Known as MoonLITE (Moon Lightweight Interior and Telecom Experiment), the mission aims to place a satellite in orbit around the Moon and deploy four penetrators to deliver scientific instruments below the surface of the Moon.
MoonLITE could create the first network of geophysics instruments to probe the interior structure of the Moon and help answer questions about how it formed.
The satellite orbiter would then act as a telecommunications station between the surface network and the Earth, relaying information to the Earth during the penetrators' one year life on the strength and frequency of Moonquakes and the thickness of the crust and core. It might also determine whether organic material or water is present in the polar regions.
NASA will support the study in order to establish its potential contribution to the science and technology of the mission.
Minister of State for Science and Innovation, Lord Drayson, said "The proposed MoonLITE mission provides a great opportunity to focus the UK's world-class expertise in small satellite, communication and robotic technologies on lunar exploration. It is also a chance to strengthen our relationship with NASA, enhance international collaboration between UK and US scientists and engineers, and answer fundamental questions about the make-up of the Moon."
BNSC Director General David Williams said "Coupled with the UK's major role in ESA's Aurora programme of planetary exploration and our involvement in helping to shape the Global Exploration Strategy, the potential involvement of the UK in MoonLITE would mean the UK is fully exploiting its technological and scientific strengths in space exploration."
Following international peer review and after considering the advice of the Science and Technology Facilities Council's (STFC) Science Board and Particle Physics, Astronomy and Nuclear Physics Science Committee (PPAN), STFC has now given approval for a 'Phase A' technical study to establish the feasibility of the mission concept.
No decision will be made to proceed with, build or launch of MoonLITE - until this study has reported.
Lord Drayson continued "Of course, a convincing case for the science and economic impact of this project needs to be made, as for all projects which receive Government funding. Therefore the MoonLITE project's development schedule, mission costs and any possible risks will be assessed by industry and academia to provide clear steer on the feasibility of the project. I look forward to the seeing the results."

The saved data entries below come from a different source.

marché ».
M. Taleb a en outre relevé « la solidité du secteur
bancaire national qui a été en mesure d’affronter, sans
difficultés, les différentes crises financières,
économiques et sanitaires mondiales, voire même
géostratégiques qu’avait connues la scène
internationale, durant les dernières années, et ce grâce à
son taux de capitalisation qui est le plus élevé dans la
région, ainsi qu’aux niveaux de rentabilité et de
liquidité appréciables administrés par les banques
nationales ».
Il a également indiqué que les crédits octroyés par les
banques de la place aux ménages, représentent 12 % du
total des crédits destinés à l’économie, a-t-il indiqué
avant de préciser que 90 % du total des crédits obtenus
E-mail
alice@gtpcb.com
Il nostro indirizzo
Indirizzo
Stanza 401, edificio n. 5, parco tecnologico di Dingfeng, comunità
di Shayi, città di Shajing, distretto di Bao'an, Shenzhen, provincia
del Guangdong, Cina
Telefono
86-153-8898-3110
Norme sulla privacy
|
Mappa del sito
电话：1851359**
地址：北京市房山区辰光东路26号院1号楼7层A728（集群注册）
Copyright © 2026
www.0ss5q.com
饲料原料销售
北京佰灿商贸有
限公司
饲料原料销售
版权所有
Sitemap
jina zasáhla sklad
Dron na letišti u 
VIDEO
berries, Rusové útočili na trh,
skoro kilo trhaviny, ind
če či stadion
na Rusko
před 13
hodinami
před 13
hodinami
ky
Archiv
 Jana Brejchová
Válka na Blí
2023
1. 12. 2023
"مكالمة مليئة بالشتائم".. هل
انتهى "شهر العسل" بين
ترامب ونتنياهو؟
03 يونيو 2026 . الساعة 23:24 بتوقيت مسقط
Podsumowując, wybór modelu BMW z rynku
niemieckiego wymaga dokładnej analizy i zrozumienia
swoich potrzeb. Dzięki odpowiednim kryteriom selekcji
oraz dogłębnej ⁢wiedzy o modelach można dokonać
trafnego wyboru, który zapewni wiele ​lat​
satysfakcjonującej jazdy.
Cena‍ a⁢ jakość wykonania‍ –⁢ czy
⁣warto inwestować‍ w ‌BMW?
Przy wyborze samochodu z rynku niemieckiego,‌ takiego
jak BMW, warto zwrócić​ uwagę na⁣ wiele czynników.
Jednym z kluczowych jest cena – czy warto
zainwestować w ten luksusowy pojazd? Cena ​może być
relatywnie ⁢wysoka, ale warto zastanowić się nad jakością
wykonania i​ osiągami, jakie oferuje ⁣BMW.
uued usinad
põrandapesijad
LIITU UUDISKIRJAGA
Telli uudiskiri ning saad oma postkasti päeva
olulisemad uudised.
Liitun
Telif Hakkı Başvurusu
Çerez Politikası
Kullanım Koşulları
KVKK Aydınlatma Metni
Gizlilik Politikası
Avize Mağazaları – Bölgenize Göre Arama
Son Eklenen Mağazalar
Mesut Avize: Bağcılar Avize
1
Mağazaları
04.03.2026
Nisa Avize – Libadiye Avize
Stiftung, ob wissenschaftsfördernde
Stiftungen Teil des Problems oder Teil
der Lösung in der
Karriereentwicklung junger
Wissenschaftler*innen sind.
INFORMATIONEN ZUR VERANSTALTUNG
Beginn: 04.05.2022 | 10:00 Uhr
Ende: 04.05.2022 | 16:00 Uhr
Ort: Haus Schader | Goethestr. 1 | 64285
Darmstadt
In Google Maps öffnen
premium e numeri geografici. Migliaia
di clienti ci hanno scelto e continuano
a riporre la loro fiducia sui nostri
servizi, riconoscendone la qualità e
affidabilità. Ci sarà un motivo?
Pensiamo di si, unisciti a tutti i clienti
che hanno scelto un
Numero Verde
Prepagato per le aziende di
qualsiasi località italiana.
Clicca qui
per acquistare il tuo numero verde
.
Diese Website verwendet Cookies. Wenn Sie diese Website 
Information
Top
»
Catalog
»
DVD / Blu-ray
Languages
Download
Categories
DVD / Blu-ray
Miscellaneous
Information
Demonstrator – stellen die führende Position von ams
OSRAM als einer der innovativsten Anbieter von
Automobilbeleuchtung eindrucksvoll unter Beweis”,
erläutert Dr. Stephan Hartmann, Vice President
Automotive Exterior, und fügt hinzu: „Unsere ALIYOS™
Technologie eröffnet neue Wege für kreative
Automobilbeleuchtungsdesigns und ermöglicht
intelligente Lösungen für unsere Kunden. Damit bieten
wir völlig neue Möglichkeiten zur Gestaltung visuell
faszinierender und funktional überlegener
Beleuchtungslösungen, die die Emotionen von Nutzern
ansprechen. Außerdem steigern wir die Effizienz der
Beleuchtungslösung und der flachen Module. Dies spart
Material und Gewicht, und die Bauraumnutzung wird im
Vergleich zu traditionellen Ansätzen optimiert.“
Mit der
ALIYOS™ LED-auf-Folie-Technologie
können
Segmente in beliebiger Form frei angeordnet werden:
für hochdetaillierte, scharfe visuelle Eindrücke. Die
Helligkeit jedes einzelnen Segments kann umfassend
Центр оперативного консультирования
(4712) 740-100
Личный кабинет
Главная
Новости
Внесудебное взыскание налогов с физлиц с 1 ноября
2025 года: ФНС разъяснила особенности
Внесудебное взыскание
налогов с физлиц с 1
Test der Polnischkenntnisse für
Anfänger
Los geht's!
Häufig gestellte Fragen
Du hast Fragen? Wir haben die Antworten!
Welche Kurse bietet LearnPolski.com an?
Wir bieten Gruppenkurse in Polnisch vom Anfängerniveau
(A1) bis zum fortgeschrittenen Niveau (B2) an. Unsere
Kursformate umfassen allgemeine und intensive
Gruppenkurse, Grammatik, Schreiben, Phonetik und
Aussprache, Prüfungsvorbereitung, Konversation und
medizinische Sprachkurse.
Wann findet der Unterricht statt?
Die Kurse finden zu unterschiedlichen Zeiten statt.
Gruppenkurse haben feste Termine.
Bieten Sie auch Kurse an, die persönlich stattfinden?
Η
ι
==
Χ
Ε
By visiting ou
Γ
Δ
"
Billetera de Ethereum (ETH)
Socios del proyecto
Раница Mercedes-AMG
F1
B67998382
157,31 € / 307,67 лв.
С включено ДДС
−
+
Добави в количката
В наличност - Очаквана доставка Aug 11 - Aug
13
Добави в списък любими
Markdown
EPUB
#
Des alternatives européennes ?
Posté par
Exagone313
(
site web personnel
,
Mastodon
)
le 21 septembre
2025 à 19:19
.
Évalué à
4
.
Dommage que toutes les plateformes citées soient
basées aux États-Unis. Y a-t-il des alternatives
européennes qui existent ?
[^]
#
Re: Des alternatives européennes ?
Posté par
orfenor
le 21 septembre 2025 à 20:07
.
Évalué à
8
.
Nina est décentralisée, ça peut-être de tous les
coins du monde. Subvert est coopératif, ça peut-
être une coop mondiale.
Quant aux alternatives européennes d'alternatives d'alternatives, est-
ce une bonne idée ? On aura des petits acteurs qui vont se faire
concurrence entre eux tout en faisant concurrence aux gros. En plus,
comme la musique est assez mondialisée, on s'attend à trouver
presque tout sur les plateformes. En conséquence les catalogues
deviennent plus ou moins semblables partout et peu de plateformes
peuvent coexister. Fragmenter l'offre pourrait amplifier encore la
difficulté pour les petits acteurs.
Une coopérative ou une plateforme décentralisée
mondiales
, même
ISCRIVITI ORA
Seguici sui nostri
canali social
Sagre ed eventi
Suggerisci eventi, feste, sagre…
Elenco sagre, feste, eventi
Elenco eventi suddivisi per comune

The study will report with a full mission schedule and costs in late 2009. Dependent on the outcome of this, MoonLITE could launch around 2014.
MoonLITE emerged as a concept from a 2006 study for low cost robotic lunar exploration options. Since then Lunar Exploration has been identified as a possible area for UK and NASA collaboration. In a Joint Working Group report between NASA and the British National Space Centre (BNSC), MoonLITE was identified as a possible collaborative project.
If MoonLITE does proceed then it would be the first UK-led scientific space programme in over 30 years and could be the first visible implementation of the Global Exploration Strategy, the 14 agency vision for globally coordinated space exploration announced in May 2007. Although several lunar orbiters have been launched in the past few years, no new scientific instrumentation has been placed on the Moon since the Apollo-era.